Hastalığın tedavi formülü hakkında da bilgi veren Lider Çinar, “Prostat kanserinin tedavileri ve komplikasyonları; prostat kanserinin tedavisi hastalığın klinik evresine nazaran değişiklik göstermektedir. Prostatta sonlu hastalığı olan bireylerde şayet metastaz bulgusu da yoksa çoklukla prostat kanserine yönelik tedavi seçenekleri gündeme gelmektedir. Bunlar içerisinde 1 faal izlem, 2 radikal prostatektomi, 3 radyoterapi, üzere seçenekler mevcuttur.
Radikal prostatektomi açık, laparoskopik ya da robotik biçimde yapılabilir. Bu üç tekniğin, hastalığın denetimi açısından birbirine üstünlüğü yoktur.

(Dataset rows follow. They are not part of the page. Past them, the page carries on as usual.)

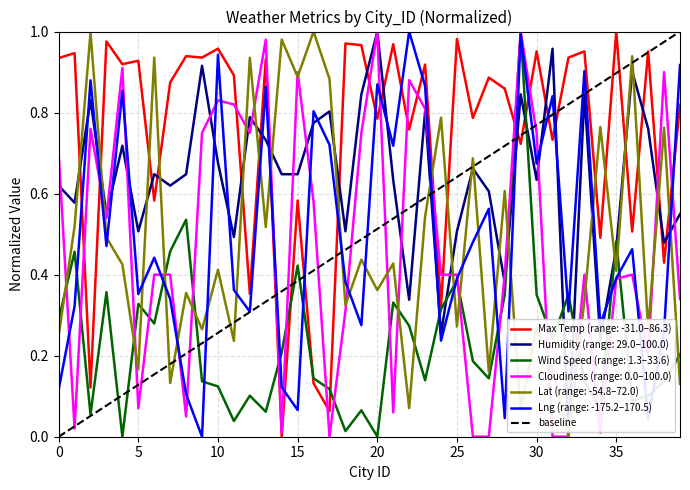

True or false: Lat (range: -54.8–72.0) and Wind Speed (range: 1.3–33.6) cross at least once.

True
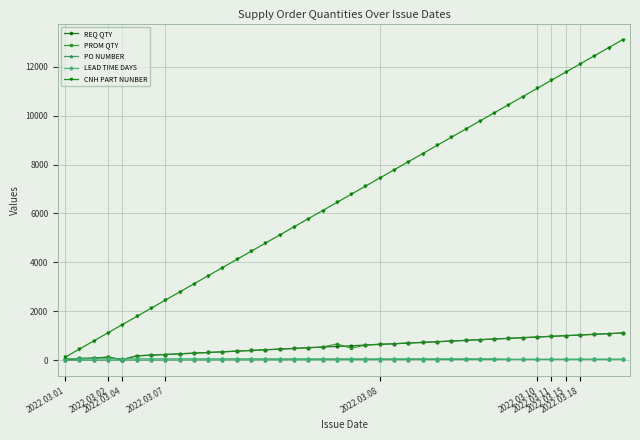

How many categories are shown in the chart?

40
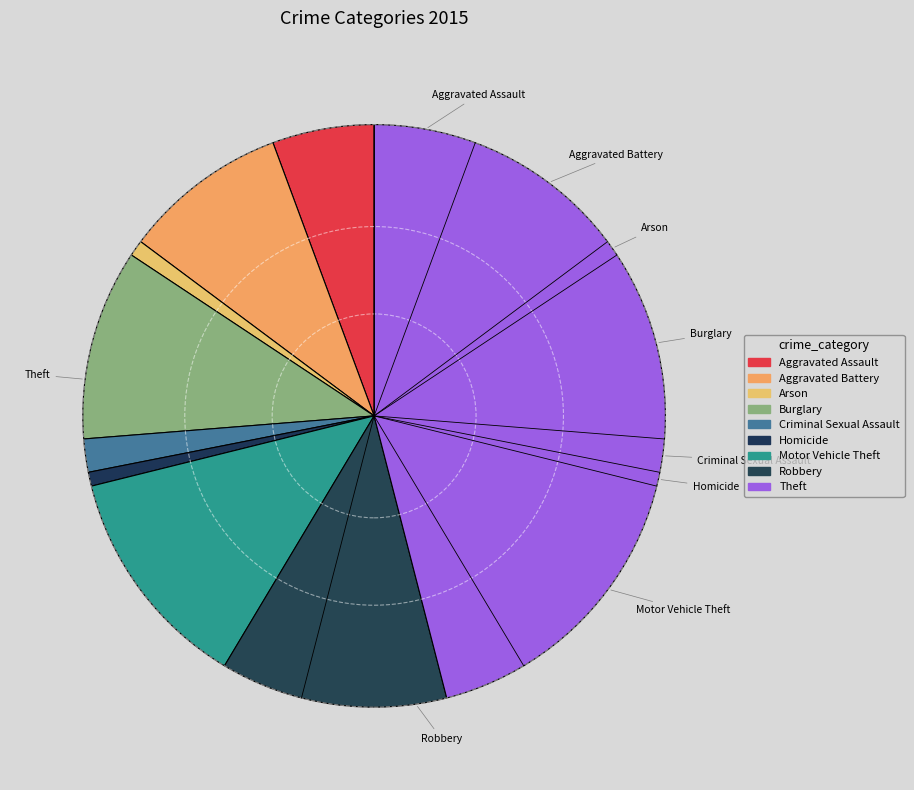

To the nearest percent, what is the difference between the Aggravated Assault and Theft slice percentages?

40%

Laparoskobik ve robotik cerrahi ise açık cerrahiye oranla daha az kan kaybı, daha az ağrı ve daha az hastanede yatış müddeti üzere avantajları vardır” halinde konuştu.

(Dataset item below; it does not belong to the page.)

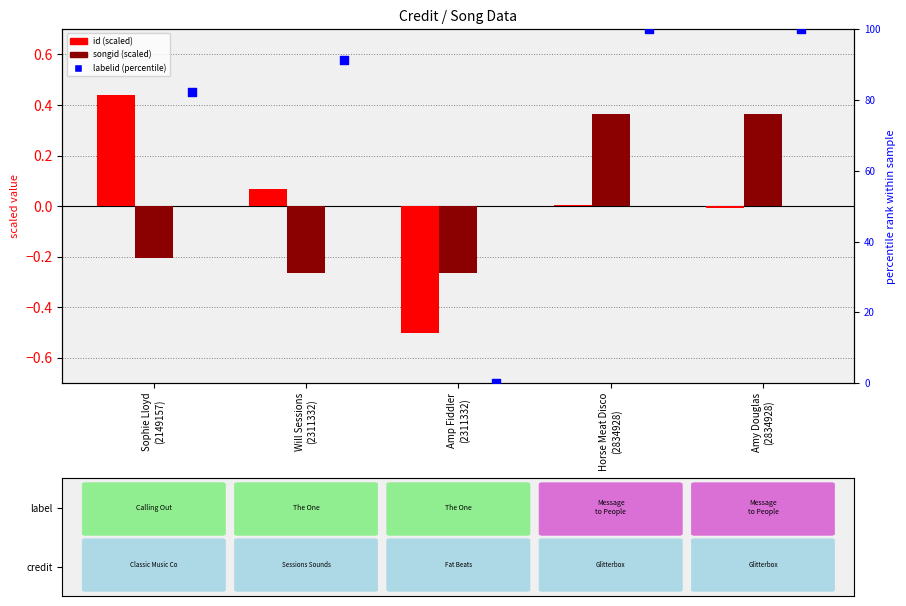

At which category is the sum across all series the highest?

Horse Meat Disco
(2834928)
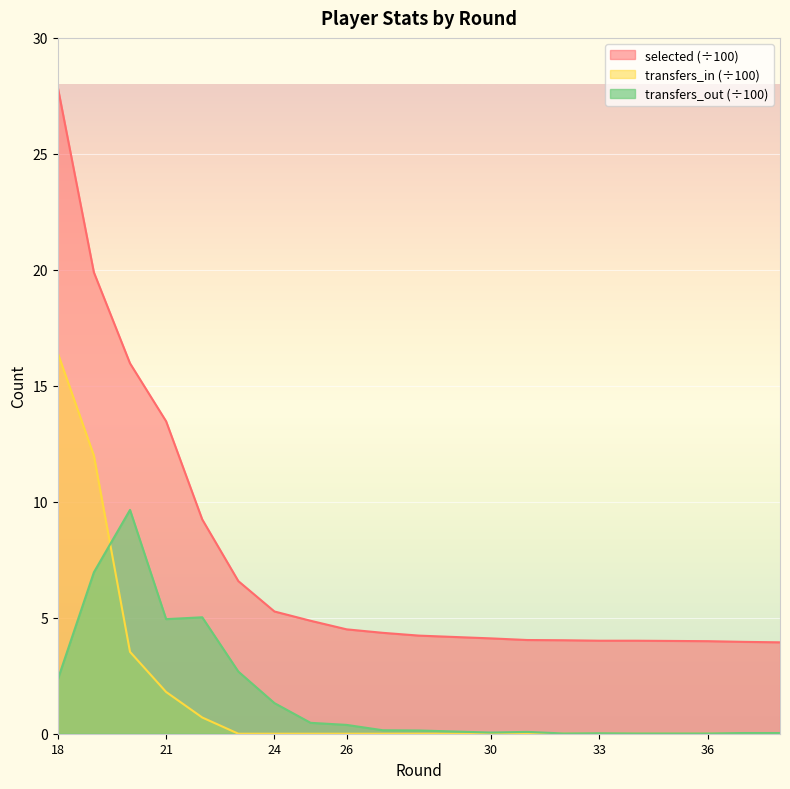

How many values in transfers_in are above zero?

5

Muayenenin kıymetine de değinen Doç. Dr. Başkan Çinar, “Babada ve erkek kardeşlerde prostat kanseri teşhisi mevcutsa, prostat kanseri riskiniz artabilir. Ayrıyeten, ailede göğüs kanseri riskini artıran genler (BRCA1 yahut BRCA2) var ise yahut hayli kuvvetli bir ailede göğüs kanseri hikayesi var ise, prostat kanseri riskiniz daha yüksek olabilir.
Obez olan bireylerde prostat kanseri riski, sağlıklı kilolu olduğu düşünülen bireylere kıyasla daha yüksek olabilir, lakin araştırmalar karışık sonuçlar vermiştir. Obez şahıslarda, kanserin daha agresif olması ve birinci tedaviden daha sonra geri dönme ihtimali daha yüksektir.
Prostat kanseri teşhisinde altın standart sistem, prostat iğne biyopsisidir, PSA yüksekliği olan ve yahut rektal muayenede olağandışı bulgular tespit edilen hastalara prostat iğne biyopsisi önerilmektedir. Ailesinde prostat kanseri hikayesi olan 40 yaşın üzerinde olan erkeklerde, ailesinde prostat kanseri hikayesi olmayan 50 yaşın üstündeki erkeklerde en az yılda 1 kere PSA denetimi ve parmakla rektal muayene önerilmektedir ” diye konuştu.
“TEDAVİ EVRELERE NAZARAN DEĞİŞİR”
Hastalığın tedavi formülü hakkında da bilgi veren Lider Çinar, “Prostat kanserinin tedavileri ve komplikasyonları; prostat kanserinin tedavisi hastalığın klinik evresine nazaran değişiklik göstermektedir. Prostatta sonlu hastalığı olan bireylerde şayet metastaz bulgusu da yoksa çoklukla prostat kanserine yönelik tedavi seçenekleri gündeme gelmektedir. Bunlar içerisinde 1 faal izlem, 2 radikal prostatektomi, 3 radyoterapi, üzere seçenekler mevcuttur.
Radikal prostatektomi açık, laparoskopik ya da robotik biçimde yapılabilir. Bu üç tekniğin, hastalığın denetimi açısından birbirine üstünlüğü yoktur. Laparoskobik ve robotik cerrahi ise açık cerrahiye oranla daha az kan kaybı, daha az ağrı ve daha az hastanede yatış müddeti üzere avantajları vardır” halinde konuştu.